[Skeletal landmark data]
■ ■ ■

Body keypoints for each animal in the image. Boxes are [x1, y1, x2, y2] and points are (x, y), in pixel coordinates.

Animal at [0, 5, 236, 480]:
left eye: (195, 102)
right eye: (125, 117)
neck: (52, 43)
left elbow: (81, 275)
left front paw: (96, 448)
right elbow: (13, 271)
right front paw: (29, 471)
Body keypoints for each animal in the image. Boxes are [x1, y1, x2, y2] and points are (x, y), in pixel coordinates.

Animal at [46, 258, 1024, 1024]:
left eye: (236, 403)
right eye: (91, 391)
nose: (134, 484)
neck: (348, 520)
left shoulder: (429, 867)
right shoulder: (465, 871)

■ ■ ■

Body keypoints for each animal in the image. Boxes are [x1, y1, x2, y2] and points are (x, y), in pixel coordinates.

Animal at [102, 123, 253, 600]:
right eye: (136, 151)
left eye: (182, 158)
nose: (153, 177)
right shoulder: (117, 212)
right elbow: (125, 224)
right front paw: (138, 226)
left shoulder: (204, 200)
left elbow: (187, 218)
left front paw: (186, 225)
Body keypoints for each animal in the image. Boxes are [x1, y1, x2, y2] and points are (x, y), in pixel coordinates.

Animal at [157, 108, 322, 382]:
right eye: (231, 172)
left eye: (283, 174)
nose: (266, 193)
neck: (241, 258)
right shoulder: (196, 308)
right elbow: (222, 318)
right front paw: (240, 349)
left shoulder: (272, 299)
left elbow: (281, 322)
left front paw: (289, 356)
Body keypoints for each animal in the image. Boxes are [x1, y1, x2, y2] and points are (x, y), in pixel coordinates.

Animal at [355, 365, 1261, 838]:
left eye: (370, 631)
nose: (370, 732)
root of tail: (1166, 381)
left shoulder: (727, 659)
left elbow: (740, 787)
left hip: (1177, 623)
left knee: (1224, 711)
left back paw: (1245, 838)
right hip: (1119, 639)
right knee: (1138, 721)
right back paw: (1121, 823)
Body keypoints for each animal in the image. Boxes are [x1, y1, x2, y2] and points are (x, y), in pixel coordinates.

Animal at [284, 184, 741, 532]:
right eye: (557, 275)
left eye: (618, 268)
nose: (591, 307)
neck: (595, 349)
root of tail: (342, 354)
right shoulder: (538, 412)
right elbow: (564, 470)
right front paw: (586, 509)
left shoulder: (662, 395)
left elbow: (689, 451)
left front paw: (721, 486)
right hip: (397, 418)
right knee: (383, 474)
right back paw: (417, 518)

■ ■ ■

Wherever a line in the data above holds the word "front", copy that line.

left front paw: (96, 448)
right front paw: (29, 471)
right front paw: (138, 226)
left front paw: (186, 225)
right front paw: (240, 349)
left front paw: (289, 356)
right front paw: (586, 509)
left front paw: (721, 486)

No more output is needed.